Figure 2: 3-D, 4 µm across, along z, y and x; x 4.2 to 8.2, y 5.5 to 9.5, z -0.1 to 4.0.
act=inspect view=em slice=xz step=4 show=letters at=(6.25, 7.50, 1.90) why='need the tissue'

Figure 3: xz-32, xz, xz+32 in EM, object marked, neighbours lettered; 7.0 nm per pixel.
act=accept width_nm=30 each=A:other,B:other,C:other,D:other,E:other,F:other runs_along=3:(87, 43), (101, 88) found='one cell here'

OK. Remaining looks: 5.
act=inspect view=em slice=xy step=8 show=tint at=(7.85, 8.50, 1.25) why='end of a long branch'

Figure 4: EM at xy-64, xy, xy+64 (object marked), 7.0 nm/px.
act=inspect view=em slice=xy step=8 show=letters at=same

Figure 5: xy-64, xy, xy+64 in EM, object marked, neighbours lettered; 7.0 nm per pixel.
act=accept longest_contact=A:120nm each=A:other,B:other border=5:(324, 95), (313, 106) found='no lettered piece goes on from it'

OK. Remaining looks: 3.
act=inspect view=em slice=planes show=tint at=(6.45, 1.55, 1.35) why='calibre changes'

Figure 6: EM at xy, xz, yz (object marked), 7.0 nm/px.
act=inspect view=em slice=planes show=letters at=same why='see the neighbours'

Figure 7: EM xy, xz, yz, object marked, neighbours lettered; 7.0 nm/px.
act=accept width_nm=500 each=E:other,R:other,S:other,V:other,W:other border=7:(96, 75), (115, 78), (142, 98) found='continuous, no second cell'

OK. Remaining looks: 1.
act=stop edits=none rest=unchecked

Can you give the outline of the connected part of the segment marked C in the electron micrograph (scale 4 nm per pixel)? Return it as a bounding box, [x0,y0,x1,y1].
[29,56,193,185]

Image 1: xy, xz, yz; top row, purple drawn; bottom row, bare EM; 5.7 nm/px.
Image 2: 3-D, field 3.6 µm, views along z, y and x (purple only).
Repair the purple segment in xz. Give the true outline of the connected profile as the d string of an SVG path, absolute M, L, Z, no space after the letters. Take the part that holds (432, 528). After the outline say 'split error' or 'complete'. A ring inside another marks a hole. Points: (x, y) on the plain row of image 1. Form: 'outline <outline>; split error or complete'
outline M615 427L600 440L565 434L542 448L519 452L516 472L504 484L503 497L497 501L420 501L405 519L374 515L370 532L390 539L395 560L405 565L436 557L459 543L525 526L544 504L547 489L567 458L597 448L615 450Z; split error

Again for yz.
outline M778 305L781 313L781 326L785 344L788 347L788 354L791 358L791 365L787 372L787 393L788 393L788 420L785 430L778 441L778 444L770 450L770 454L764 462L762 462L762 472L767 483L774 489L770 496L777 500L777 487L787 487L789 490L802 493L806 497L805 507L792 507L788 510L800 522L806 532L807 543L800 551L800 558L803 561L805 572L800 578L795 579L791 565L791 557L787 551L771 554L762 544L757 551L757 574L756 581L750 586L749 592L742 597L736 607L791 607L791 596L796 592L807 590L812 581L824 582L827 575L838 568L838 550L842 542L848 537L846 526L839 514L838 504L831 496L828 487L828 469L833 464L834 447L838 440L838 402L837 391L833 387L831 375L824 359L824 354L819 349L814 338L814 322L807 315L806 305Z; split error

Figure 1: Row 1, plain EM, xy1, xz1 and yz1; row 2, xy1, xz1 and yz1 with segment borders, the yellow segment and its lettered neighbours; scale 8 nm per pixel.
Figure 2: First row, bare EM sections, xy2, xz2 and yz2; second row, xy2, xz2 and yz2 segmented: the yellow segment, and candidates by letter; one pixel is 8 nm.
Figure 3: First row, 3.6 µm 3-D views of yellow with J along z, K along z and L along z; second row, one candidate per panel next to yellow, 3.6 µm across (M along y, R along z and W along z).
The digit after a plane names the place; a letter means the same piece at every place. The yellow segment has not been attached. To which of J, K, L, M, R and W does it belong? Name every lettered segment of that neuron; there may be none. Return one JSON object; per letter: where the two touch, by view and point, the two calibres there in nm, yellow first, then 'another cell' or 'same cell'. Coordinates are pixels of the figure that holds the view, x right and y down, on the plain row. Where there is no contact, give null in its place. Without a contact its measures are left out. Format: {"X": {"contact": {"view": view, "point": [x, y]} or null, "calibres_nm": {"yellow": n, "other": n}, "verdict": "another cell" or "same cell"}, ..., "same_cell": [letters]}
——
Exercise prompt: Reply with one number only: how many lines of the listing hold "bare"?

Your response: 2